• [What is required]:
Please quote the records below word for word, from their first line through the line containing "7: (18, 21)", including both of those lines.

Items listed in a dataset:

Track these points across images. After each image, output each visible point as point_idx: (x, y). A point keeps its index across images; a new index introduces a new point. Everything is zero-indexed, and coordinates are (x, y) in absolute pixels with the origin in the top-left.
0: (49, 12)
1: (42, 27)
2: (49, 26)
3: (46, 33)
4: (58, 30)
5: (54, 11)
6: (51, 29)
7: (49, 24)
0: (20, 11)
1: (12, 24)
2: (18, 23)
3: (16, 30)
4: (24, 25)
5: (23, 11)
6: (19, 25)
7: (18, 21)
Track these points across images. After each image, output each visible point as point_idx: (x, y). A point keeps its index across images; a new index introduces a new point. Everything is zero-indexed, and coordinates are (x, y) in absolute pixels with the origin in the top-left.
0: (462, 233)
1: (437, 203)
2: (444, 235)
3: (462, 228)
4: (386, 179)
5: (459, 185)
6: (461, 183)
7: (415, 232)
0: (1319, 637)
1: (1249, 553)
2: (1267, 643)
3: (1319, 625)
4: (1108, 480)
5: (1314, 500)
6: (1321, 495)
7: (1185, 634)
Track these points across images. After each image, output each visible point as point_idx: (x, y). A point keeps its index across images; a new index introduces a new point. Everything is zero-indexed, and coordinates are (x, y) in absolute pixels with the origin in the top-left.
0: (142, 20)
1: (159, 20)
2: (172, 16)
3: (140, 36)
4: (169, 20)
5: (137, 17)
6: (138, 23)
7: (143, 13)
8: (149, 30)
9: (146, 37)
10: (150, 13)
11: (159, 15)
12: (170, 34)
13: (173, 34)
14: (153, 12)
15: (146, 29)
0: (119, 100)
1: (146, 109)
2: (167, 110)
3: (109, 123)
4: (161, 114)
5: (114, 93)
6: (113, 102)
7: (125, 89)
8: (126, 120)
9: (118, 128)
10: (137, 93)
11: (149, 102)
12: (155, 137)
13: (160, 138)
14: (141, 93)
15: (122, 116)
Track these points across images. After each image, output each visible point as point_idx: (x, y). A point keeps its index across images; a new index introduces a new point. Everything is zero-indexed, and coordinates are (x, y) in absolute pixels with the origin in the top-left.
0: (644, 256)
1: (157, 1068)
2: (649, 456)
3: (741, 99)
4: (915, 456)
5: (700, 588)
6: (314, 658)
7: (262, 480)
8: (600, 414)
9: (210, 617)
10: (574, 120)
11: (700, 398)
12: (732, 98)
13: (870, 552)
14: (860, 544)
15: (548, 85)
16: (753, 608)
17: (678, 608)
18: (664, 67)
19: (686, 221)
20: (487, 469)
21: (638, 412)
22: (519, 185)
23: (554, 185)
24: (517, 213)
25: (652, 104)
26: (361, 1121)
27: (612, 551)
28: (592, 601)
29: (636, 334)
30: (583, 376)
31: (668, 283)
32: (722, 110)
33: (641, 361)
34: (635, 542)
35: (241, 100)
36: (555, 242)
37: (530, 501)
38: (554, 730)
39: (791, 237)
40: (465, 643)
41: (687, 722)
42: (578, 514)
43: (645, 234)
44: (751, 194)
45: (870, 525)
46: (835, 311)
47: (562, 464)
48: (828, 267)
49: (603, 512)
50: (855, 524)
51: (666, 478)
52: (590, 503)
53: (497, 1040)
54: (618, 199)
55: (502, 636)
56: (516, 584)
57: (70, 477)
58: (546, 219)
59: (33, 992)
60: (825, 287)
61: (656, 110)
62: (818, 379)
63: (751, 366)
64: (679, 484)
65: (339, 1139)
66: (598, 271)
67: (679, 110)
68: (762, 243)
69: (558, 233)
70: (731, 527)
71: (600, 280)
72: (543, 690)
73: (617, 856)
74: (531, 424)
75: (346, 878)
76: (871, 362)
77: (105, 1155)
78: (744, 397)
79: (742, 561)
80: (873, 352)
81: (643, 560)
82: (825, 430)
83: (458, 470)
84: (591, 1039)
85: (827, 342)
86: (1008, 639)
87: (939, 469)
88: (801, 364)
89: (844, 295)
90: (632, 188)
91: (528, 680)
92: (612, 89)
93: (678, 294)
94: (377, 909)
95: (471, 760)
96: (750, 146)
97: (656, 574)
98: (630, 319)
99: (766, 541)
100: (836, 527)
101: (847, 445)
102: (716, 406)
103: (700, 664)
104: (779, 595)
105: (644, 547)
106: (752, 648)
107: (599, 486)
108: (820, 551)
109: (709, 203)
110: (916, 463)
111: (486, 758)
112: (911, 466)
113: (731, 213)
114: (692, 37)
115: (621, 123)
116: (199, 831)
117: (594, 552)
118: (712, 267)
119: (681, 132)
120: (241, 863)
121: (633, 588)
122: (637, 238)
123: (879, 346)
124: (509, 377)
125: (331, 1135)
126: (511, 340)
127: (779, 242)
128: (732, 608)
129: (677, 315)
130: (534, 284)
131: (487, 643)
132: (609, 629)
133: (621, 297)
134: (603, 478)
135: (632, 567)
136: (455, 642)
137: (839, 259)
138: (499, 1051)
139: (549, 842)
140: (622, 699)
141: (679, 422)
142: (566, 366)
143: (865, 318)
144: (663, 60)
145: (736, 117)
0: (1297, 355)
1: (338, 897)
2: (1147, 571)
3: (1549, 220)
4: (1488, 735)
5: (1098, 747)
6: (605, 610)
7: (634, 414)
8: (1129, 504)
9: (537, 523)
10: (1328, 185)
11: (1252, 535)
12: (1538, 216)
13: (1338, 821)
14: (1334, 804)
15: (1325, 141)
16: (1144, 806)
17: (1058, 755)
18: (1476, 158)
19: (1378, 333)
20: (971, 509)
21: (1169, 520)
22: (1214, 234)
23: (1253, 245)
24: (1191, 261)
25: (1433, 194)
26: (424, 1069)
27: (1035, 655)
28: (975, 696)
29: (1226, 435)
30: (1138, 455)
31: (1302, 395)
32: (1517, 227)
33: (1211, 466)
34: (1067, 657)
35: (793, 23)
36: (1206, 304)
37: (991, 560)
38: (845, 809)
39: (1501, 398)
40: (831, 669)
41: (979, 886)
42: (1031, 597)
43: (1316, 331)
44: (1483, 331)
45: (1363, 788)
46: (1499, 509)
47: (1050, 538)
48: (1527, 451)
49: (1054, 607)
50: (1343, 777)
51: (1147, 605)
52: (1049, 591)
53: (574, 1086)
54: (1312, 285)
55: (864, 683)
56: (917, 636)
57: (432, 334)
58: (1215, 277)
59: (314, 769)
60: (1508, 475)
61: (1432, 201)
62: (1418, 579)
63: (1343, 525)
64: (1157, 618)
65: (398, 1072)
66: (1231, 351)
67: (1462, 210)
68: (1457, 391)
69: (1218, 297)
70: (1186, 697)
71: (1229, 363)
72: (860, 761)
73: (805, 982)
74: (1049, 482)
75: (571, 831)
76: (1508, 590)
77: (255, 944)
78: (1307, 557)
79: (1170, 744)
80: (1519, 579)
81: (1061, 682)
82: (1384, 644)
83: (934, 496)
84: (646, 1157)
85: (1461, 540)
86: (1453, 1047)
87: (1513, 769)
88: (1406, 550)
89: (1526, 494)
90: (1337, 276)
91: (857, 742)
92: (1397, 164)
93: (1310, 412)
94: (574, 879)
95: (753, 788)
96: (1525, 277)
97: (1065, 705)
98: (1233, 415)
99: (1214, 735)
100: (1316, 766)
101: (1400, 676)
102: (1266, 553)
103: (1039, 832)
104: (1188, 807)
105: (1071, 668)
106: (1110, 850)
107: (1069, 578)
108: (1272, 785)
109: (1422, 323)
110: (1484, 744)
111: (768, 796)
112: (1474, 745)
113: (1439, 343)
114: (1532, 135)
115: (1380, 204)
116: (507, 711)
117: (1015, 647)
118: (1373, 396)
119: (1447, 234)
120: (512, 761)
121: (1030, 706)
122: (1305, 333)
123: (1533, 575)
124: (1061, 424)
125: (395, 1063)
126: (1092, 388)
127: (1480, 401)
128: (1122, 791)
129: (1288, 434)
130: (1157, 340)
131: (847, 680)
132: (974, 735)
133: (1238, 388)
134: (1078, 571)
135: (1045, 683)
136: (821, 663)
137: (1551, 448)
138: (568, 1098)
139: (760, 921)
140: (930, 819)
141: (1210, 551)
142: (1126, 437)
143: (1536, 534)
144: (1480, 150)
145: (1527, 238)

• [Answer to the problem]:
Track these points across images. After each image, output each visible point as point_idx: (x, y). A point keeps its index across images; a new index introduces a new point. Everything is zero-indexed, and coordinates are (x, y) in absolute pixels with the origin in the top-left.
0: (49, 12)
1: (42, 27)
2: (49, 26)
3: (46, 33)
4: (58, 30)
5: (54, 11)
6: (51, 29)
7: (49, 24)
0: (20, 11)
1: (12, 24)
2: (18, 23)
3: (16, 30)
4: (24, 25)
5: (23, 11)
6: (19, 25)
7: (18, 21)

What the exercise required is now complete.